- Born: 1974 or 1975 (age 51–52)
- Origin: Pennsauken, New Jersey, U.S.
- Genres: Pop, R&B
- Occupations: Singer, actress
- Instruments: Vocals, guitar
- Years active: 1996–present
- Labels: J:Funk Recordings, Soulfuric Trax
- Member of: OffWorld

= Krysten Cummings =

American actress

Krysten Cummings (born ) is a stage and film actress. She is also a musician. She appeared as Tina in the 1997 production of The Fix, and as Mimi in the 1998 version of the musical Rent for which she was a 1999 Olivier Award nominee.

==Background==
Cummings is originally from Pennsauken Township, New Jersey. As a stage actress, she got her start at age 17 at the Ritz Theatre in Haddon Township, New Jersey. She graduated in 1992 from Camden Catholic High School. By 2014, she had been in more than 20 theatrical productions, and musically performed in more than 30 countries. Her career has taken her from Broadway to the West End in London.

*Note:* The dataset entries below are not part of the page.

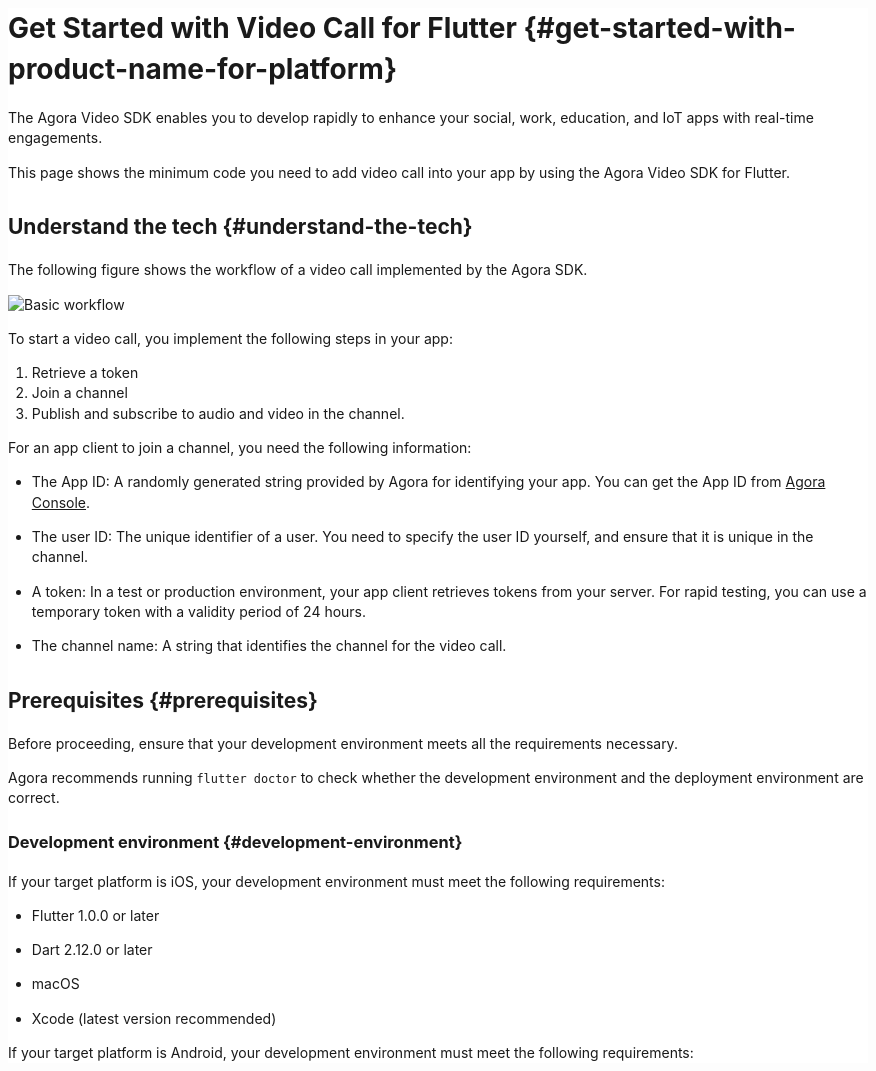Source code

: # Get Started with Video Call for Flutter {#get-started-with-product-name-for-platform}

The Agora Video SDK enables you to develop rapidly to enhance your social, work, education, and IoT apps with real-time engagements.

This page shows the minimum code you need to add video call into your app by using the Agora Video SDK for Flutter.

## Understand the tech {#understand-the-tech}

The following figure shows the workflow of a video call implemented by the Agora SDK.

![Basic workflow](https://web-cdn.agora.io/docs-files/1627550978702)

To start a video call, you implement the following steps in your app:

1.  Retrieve a token
2.  Join a channel
3.  Publish and subscribe to audio and video in the channel.

For an app client to join a channel, you need the following information:

-   The App ID: A randomly generated string provided by Agora for identifying your app. You can get the App ID from [Agora Console](https://console.agora.io/).

-   The user ID: The unique identifier of a user. You need to specify the user ID yourself, and ensure that it is unique in the channel.

-   A token: In a test or production environment, your app client retrieves tokens from your server. For rapid testing, you can use a temporary token with a validity period of 24 hours.

-   The channel name: A string that identifies the channel for the video call.


## Prerequisites {#prerequisites}

Before proceeding, ensure that your development environment meets all the requirements necessary.

Agora recommends running `flutter doctor` to check whether the development environment and the deployment environment are correct.

### Development environment {#development-environment}

If your target platform is iOS, your development environment must meet the following requirements:

-   Flutter 1.0.0 or later

-   Dart 2.12.0 or later

-   macOS

-   Xcode \(latest version recommended\)


If your target platform is Android, your development environment must meet the following requirements:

She had a co-starring role in the 2009 horror, The Descent Part 2.

While she was in London, she came in to contact with Richard Archer, who fronted the rock band Hard-Fi. Certain recent-then events in the media put them both in a musical collaboration.

==Stage==
Cummings played the original part of Tina in See Jane Run which premiered at London's Donmar Warehouse in 1997.

She was part of the ensemble of the Jesus Christ Superstar Arena Tour, and was a soul girl on the song "Superstar", sang by Tim Minchin.

In 2014, she performed a one-woman show at the Ritz Theatre for the "Build Jake's Place" project.

In 2015, she played the part of Mimi Marquez, a woman with HIV positive in the production of Rent which played at the Ritz Theater in Haddon Township NJ. In late 2015, it was announced that Cummings along with Debbie Kurup and Damien Flood would be appearing in the Seasons of Larson concert, a celebration of the life of Broadway composer Jonathan Larson. The concert was to be held at London's Lyric Theatre.

In late 2017, she played the Fairy Godmother in the Cinderella at the Hackney Empire Theatre.

She is a co-creator of The Bisley Boy, a gothic musical fantasy that follows the private life of Bram Stoker, which was to run at the Ritz Theatre from September 16 to October 2, 2022.

==Film work==
Cummings provided the voice for Submerge in the 2009 sci-fi film, Ghost Machine which was directed by Chris Hartwill.

She played the role of Deputy Elen Rios in The Descent Part 2, a horror film about cave crawling creatures. It was the sequel to the 2005 film, The Descent. Cummings' character Rios was the only one to survive the ordeal following Shauna Macdonald's character Sarah sacrificing herself to let her escape.

==Music==
In 2009, the single, "Sunrise" by Hoxton Whores feat. Krysten Cummings was released.

In 2013, she backed Bonnie Tyler on her song, "Believe in Me at the Eurovision Song Contest that year. She later backed Elnur Huseynov on his song, "Hour of the Wolf" at the 2015 Eurovision Song Contest.

In 2020, Cummings was a member of the band OffWorld which was made up of Richard Archer, herself, Wolsey White, Smiley Barnard and Dale Davis. Playing a mixture of blues, gospel and soul, on April 9 they released their EP, Brave to Be Alive. Later that month they released a single, "Burnt Out Star". Also that month Cummings and Richard Archer performed a set of songs from his home which included songs from the EP and some Hard-Fi songs. It was part of the Royal Albert Home sessions. The songs were transmitted from the homes of the artists while the Royal Albert Hall was closed.